# Electric Blue Ram darkening



## StripesAndFins (Dec 31, 2008)

So last Wednesday, I got 2 electric blue rams for my 29 gallon tank. When I got them, they were a little pale, but they brightened up. Recently one of them began to get really darker, to the point of going from Powder Blue to Indigo. 

Here is a video. The front fish is the one I am talking about; you can tell he is darker than that of his tankmate.
http://www.youtube.com/watch?v=g7SS9oyQ5YQ

All parameters are normal for a cycled tank. The pH is 6.8-7.0. Temp. is at 80-82. It's tank mates are Black Neon Tetras, Green Cories, Albino Cories, and a BN pleco. I am not sure of it's gender as its dorsal fin is rarely erect enough to tell, but I am pretty sure that the other one is male (its second and third dorsal fin rays are longer than the others).
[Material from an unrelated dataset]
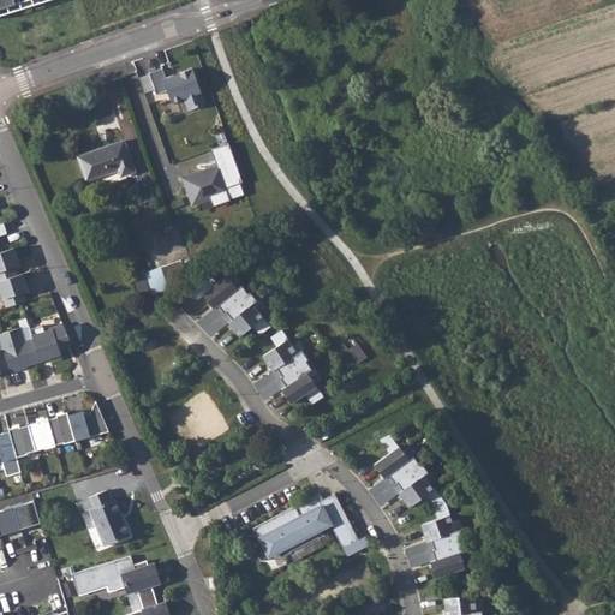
[(160,67),(147,72),(155,94),(166,90),(169,101),(183,97),(186,109),(203,102),(198,91),(199,90),(190,66),(174,72),(175,73),(165,77),(160,67)]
Could it be stress that is causing it? The other one does seem to chasing it; could that be the reason for such dark colors?

Any help is appreciated!

Edit: Just wanted to say that s/he is darker now than in the video. His/her head/face is turning close to a black color and the indigo color is darker now.


----------



## Betta man (Mar 25, 2011)

Is the other ram bullying her? She's probably stressed.


----------